Scientific Name: Agelaius phoeniceus
Diet: Red-Winged Blackbirds are omnivores. They eat mostly seeds and insects, and They eat more insects in summer and more seeds in winter. About 75% of the Red-Winged Blackbird’s diet is seeds. They also eat mollusks, fruit, worms, and spiders.
Habitat: The Red-Winged Blackbird inhabits a variety of wetlands including ponds, swamps, and freshwater and saltwater marshes. They also live in fields, meadows, pastures, orchards, and suburban areas.
Range: Red-Winged Blackbirds live in almost all of Washington year round, but in the north-eastern corner they can only be found during the summer. They live across most of the U.S. year round, and in the northern U.S. and most of Canada during the breeding season.
Sound: The Red-Winged Blackbird’s song is a scratchy whistle that sounds like chur-leeeeee!

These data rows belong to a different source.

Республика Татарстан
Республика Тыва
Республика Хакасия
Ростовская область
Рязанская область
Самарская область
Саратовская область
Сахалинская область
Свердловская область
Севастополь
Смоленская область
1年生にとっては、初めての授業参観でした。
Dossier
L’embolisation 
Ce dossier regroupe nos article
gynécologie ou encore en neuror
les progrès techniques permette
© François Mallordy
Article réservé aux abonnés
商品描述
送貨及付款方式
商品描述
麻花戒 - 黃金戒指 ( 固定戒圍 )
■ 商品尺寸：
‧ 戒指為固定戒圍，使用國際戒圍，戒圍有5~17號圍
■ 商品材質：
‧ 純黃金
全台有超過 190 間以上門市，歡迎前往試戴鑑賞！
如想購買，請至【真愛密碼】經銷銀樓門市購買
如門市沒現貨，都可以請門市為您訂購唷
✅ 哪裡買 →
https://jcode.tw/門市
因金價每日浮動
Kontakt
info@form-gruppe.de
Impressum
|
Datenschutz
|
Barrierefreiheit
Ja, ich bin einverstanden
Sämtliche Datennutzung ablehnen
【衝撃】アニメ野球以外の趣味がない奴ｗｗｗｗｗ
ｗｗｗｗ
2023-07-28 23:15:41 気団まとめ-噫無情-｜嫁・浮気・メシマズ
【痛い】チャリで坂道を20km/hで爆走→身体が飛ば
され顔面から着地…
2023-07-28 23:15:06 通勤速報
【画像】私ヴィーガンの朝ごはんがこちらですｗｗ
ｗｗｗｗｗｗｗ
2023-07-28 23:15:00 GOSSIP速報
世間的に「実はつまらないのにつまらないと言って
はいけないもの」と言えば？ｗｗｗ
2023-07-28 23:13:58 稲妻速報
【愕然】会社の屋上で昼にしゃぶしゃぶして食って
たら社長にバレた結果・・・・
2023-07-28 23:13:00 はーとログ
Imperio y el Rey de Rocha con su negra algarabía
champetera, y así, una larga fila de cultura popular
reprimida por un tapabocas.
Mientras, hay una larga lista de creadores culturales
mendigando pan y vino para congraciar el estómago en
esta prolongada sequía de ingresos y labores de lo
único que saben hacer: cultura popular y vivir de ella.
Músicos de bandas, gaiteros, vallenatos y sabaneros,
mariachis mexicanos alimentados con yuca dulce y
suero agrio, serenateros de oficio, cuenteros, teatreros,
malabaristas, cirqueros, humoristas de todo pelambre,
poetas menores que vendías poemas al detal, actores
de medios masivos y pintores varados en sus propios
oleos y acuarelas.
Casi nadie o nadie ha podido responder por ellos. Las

Nesting: Red-Winged Blackbirds nest in marshes and ponds and place their nests among the vegetation. The nest is made of cattail and rush stems, leaves, and mud, and it is lined with grass. When the nest is finished it is 4 to 7 inches across. Red-Winged Blackbirds breed from March to July, and there can be up to 15 female Red-Winged Blackbirds in a single Male’s nesting territory! They lay 3 to 5 eggs which the female incubates for 11 or 12 days.
Behavior: Red-Winged Blackbirds travel in large flocks outside the breeding season, but even during the breeding season they nest in loose colonies. They forage on the ground and in shrubs and trees.
Description/field marks: Male Red-Winged Blackbirds are black all over except on the shoulder. On the shoulders the males have bright orangish red with a yellow line under the orangish red. The females are brown, and they are streaked with dark brown, light brown, and some black all over and especially on the underside. Both the males and the females have black feet, bills, and eyes. Red-Winged Blackbirds are about 7 to 9 inches long, and have wingspans of about 12 to 16 inches.
How To Attract: To attract Red-Winged Blackbirds put out a seed feeder or a suet feeder.